Before your neighbors say a single word or throw a little shade . . . let me tell you: you don’t need to have those Christmas decorations down so soon. Well, you have until February 2. Just wish everyone “Happy Holidays and/or Holy Days.” And, if they’re still listening, explain that the celebration of our Lord’s birth doesn’t end on December 26, no matter how persistent some people are in dragging their trees to the curb on the second day of Christmas. (I’ve always wondered if these people spend Christmas night un-decorating their trees so that they can be out on the street when dawn breaks on the morning of the 26th. Such a sad sight.)
The Church gives us the slow Advent build up to Christmas, in spite of the surrounding cultural pressure. It also gives us a slow, steady time to taper off from all the trappings of the season, while never forgetting what we are celebrating.
As we know, there are twelve days of Christmas and the Feast of the Epiphany. (If you have included a house blessing on Epiphany, complete with chalk above your front door—e.g., 20+C+M+B+18—perhaps your neighbors are curious about your decoration customs. Or maybe they are afraid to ask.) Our time of celebration is legitimately prolonged until the Feast of the Presentation of Christ in the Temple, also known as the Feast of the Purification or Candlemas—and, for those of us weather-obsessed and winter-weary in the Northern Hemisphere, Groundhog Day.

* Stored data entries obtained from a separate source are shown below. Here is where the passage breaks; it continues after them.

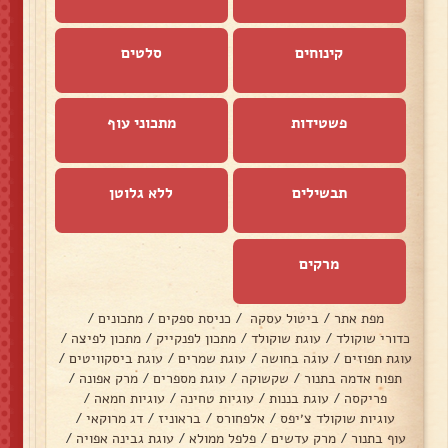
קינוחים
סלטים
פשטידות
מתכוני עוף
תבשילים
ללא גלוטן
מרקים
מפת אתר
/
ביטול עסקה
/
כניסת ספקים
/
מתכונים
/
כדורי שוקולד
/
עוגת שוקולד
/
מתכון לפנקייק
/
מתכון לפיצה
/
עוגת תפוזים
/
עוגה בחושה
/
עוגת שמרים
/
עוגת ביסקוויטים
/
תפוח אדמה בתנור
/
שקשוקה
/
עוגת מספרים
/
מרק אפונה
/
פריקסה
/
עוגת בננות
/
עוגיות טחינה
/
עוגיות חמאה
/
עוגיות שוקולד צ׳יפס
/
אלפחורס
/
בראוניז
/
דג מרוקאי
/
עוף בתנור
/
מרק עדשים
/
פלפל ממולא
/
עוגת גבינה אפויה
/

At the time of Jesus’ birth, the custom was for the mother of a male child to present him at the temple forty days after his birth, along with a lamb and a pigeon as a sacrifice. Luke’s Gospel tells us that Mary and Joseph were poor and could not afford a lamb, so Jesus was presented in the temple with two turtledoves for sacrifice. (Remember those two turtledoves that kept popping up in Muzak back in November?) It was at his presentation that the prophet Simeon held the infant Jesus in his arms. At this moment he knew that the savior he had been waiting for had arrived and prayed his glorious Nunc dimittis.

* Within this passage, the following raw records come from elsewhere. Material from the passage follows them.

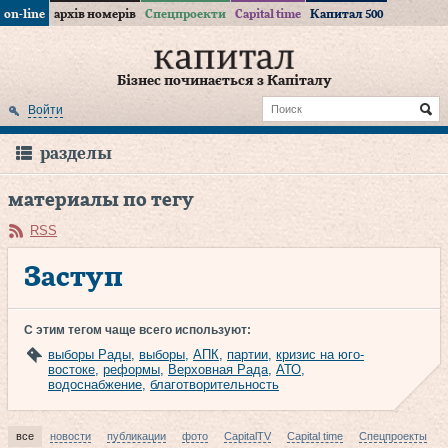
on-line
архів номерів
Спецпроекти
Capital time
Капитал 500
Бізнес починається з Капіталу
Войти
разделы
материалы по тегу
RSS
Заступ
С этим тегом чаще всего используют:
выборы Рады
,
выборы
,
АПК
,
партии
,
кризис на юго-
востоке
,
реформы
,
Верховная Рада
,
АТО
,
водоснабжение
,
благотворительность
все
новости
публикации
фото
CapitalTV
Capital time
Спецпроекты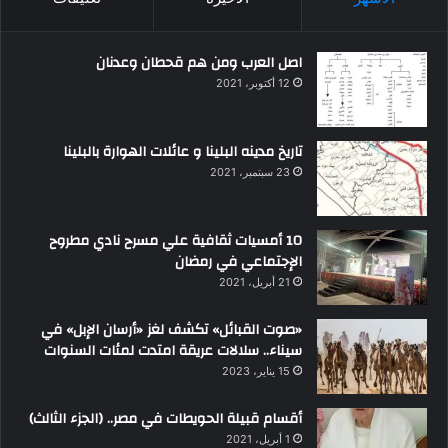
اصل العرب ومن هم قحطان وعدنان
12 أكتوبر، 2021
تاريخ مدينه البلينا و عائلات الهوارة بالبلينا
23 سبتمبر، 2021
10 أمسيات ثقافية علي مسرح نادي مطروح
الإجتماعي في رمضان
21 أبريل، 2021
«صوت القبائل» تكشف لغز «أرسان الإبل» في
سيناء.. سلالات عريقة امتدت لمئات السنوات
15 يناير، 2023
أقسام قبيلة الحويطات في مصر.. (الجزء الثالث)
1 أبريل، 2021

On this last of the holy days that celebrate the arrival of the Light of the World, we celebrate Candlemas, the day when the candles for the coming year are blessed, often including the recitation of the Nunc dimittis (which I still remember singing as the post-communion hymn from my Lutheran childhood and can only recite in its King James version: “Lord, now lettest thou thy servant depart in peace, according to thy word: For mine eyes have seen thy salvation, Which thou hast prepared before the face of all people; A light to lighten the Gentiles, and the glory of thy people Israel”—Luke 2:29). In the blessing of the candles on Candlemas, we emphasize once more Jesus as the Light of the World.
The candles used in church must be at least 51 percent beeswax. This is not just an aesthetic directive—though anyone who has had a chance to work with beeswax candles knows their exquisite tactile nature, their beautiful fragrance, and all around superior performance. The wax from bees is very symbolic, but practicality allows us to use candles that are a minimum of 51 percent beeswax. (If you have spent any time paging through church supply catalogues and balancing budgetary concerns, it is immediately apparent why most parishes would need to go without pure beeswax candles, as marvelous as they may be. But there must be the minimum of 51 percent beeswax.) The pure wax extracted by bees from flowers symbolizes the pure flesh of Christ received from his Virgin Mother; the wick signifies the soul of Christ; and the flame represents His divinity. Everything involved with our sacred liturgy has a meaning, and all these things point to Christ.
I found an interesting reference online about some Candlemas superstitions that developed over time, including a belief that if Christmas decorations are not removed by Candlemas, traces of holly, etc. may lead to the death of the foot-dragger who can’t get things removed in time. Perhaps this translates in our time to the “social death” that accompanies the notoriety of being the last person on your block to have decorations left up—or worse, the person who receives sanctions from an indignant homeowners association.
Many cultures have also had weather lore that sprang up in relation to Candlemas. There is an old English rhyme:
If Candlemas Day be fair and bright
Winter will have another fight.
If Candlemas Day brings cloud and rain,
Winter won’t come again.
And the German equivalent:
“But if he sees the sun shining, he draws back into his hole.”
Naturally, one name comes to mind when we hear rhymes such as this: Punxsutawney Phil. The American development of the old custom, brought to Pennsylvania by German immigrants, lives on to this day, and the media of the United States still descend upon a town in Pennsylvania to see if the groundhog sees his shadow. Other zoos throughout the nation have their own groundhogs, but no groundhog “holds a candle” (is that a day-appropriate phrase or what?) to Punxsutawney Phil.
Who knew a pop culture star like Punxsutawney Phil (whichever actual lucky groundhog happens to hold the title at the time) owes his fame to Catholic custom? Or that we are totally correct in keeping our decorations up until the beginning of February? We are not slackers. We are keeping the message out there. Jesus is “a light to lighten the Gentiles and the glory of thy people Israel.” “The light shines in the darkness, and the darkness has not overcome it” (John 1:5). Jesus is the light of the world.